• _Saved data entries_
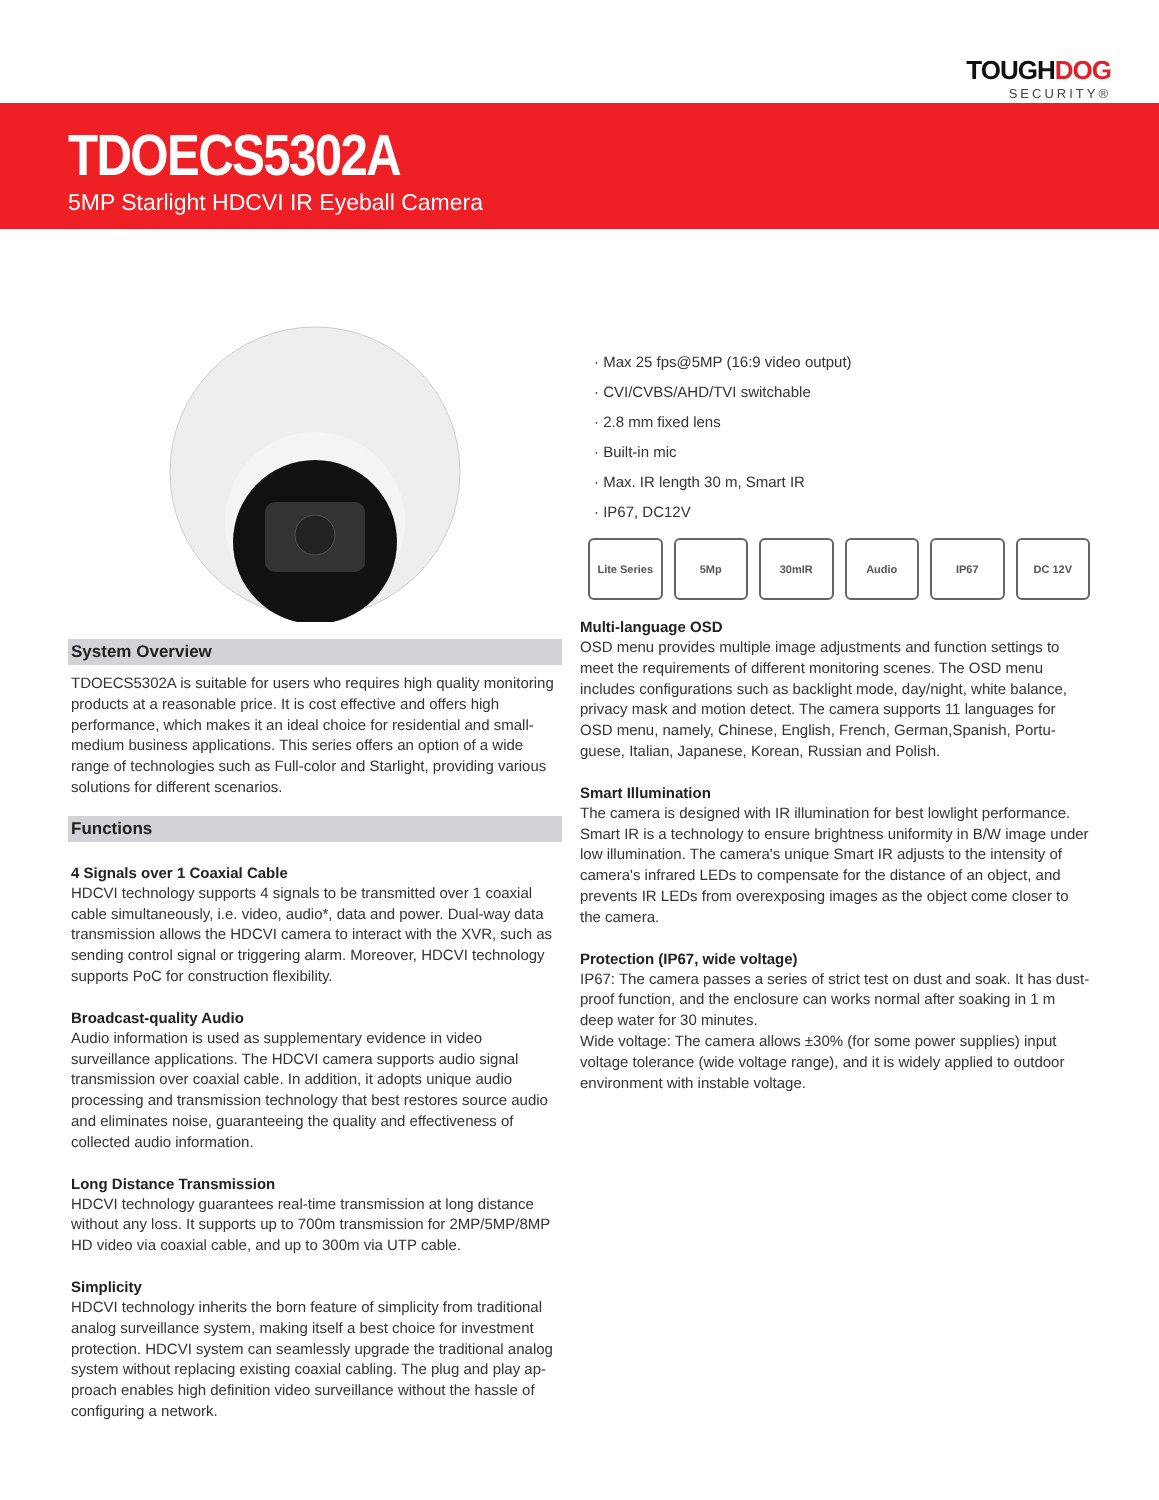TOUGHDOG
SECURITY®
TDOECS5302A
5MP Starlight HDCVI IR Eyeball Camera
System Overview
TDOECS5302A is suitable for users who requires high quality monitoring products at a reasonable price. It is cost effective and offers high performance, which makes it an ideal choice for residential and small-medium business applications. This series offers an option of a wide range of technologies such as Full-color and Starlight, providing various solutions for different scenarios.
Functions
4 Signals over 1 Coaxial Cable
HDCVI technology supports 4 signals to be transmitted over 1 coaxial cable simultaneously, i.e. video, audio*, data and power. Dual-way data transmission allows the HDCVI camera to interact with the XVR, such as sending control signal or triggering alarm. Moreover, HDCVI technology supports PoC for construction flexibility.
Broadcast-quality Audio
Audio information is used as supplementary evidence in video surveillance applications. The HDCVI camera supports audio signal transmission over coaxial cable. In addition, it adopts unique audio processing and transmission technology that best restores source audio and eliminates noise, guaranteeing the quality and effectiveness of collected audio information.
Long Distance Transmission
HDCVI technology guarantees real-time transmission at long distance without any loss. It supports up to 700m transmission for 2MP/5MP/8MP HD video via coaxial cable, and up to 300m via UTP cable.
Simplicity
HDCVI technology inherits the born feature of simplicity from traditional analog surveillance system, making itself a best choice for investment protection. HDCVI system can seamlessly upgrade the traditional analog system without replacing existing coaxial cabling. The plug and play ap-proach enables high definition video surveillance without the hassle of configuring a network.
· Max 25 fps@5MP (16:9 video output)
· CVI/CVBS/AHD/TVI switchable
· 2.8 mm fixed lens
· Built-in mic
· Max. IR length 30 m, Smart IR
· IP67, DC12V
Lite Series
5Mp 30mIR Audio IP67 DC 12V
Multi-language OSD
OSD menu provides multiple image adjustments and function settings to meet the requirements of different monitoring scenes. The OSD menu includes configurations such as backlight mode, day/night, white balance, privacy mask and motion detect. The camera supports 11 languages for OSD menu, namely, Chinese, English, French, German,Spanish, Portu-guese, Italian, Japanese, Korean, Russian and Polish.
Smart Illumination
The camera is designed with IR illumination for best lowlight performance. Smart IR is a technology to ensure brightness uniformity in B/W image under low illumination. The camera's unique Smart IR adjusts to the intensity of camera's infrared LEDs to compensate for the distance of an object, and prevents IR LEDs from overexposing images as the object come closer to the camera.
Protection (IP67, wide voltage)
IP67: The camera passes a series of strict test on dust and soak. It has dust-proof function, and the enclosure can works normal after soaking in 1 m deep water for 30 minutes.
Wide voltage: The camera allows ±30% (for some power supplies) input voltage tolerance (wide voltage range), and it is widely applied to outdoor environment with instable voltage.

• _Problem to solve_
I'd like the lines above from the one with "HDCVI technology supports 4" up to and including the one with "Long Distance Transmission" copied exactly, with no other lines.

• _Response_
HDCVI technology supports 4 signals to be transmitted over 1 coaxial cable simultaneously, i.e. video, audio*, data and power. Dual-way data transmission allows the HDCVI camera to interact with the XVR, such as sending control signal or triggering alarm. Moreover, HDCVI technology supports PoC for construction flexibility.
Broadcast-quality Audio
Audio information is used as supplementary evidence in video surveillance applications. The HDCVI camera supports audio signal transmission over coaxial cable. In addition, it adopts unique audio processing and transmission technology that best restores source audio and eliminates noise, guaranteeing the quality and effectiveness of collected audio information.
Long Distance Transmission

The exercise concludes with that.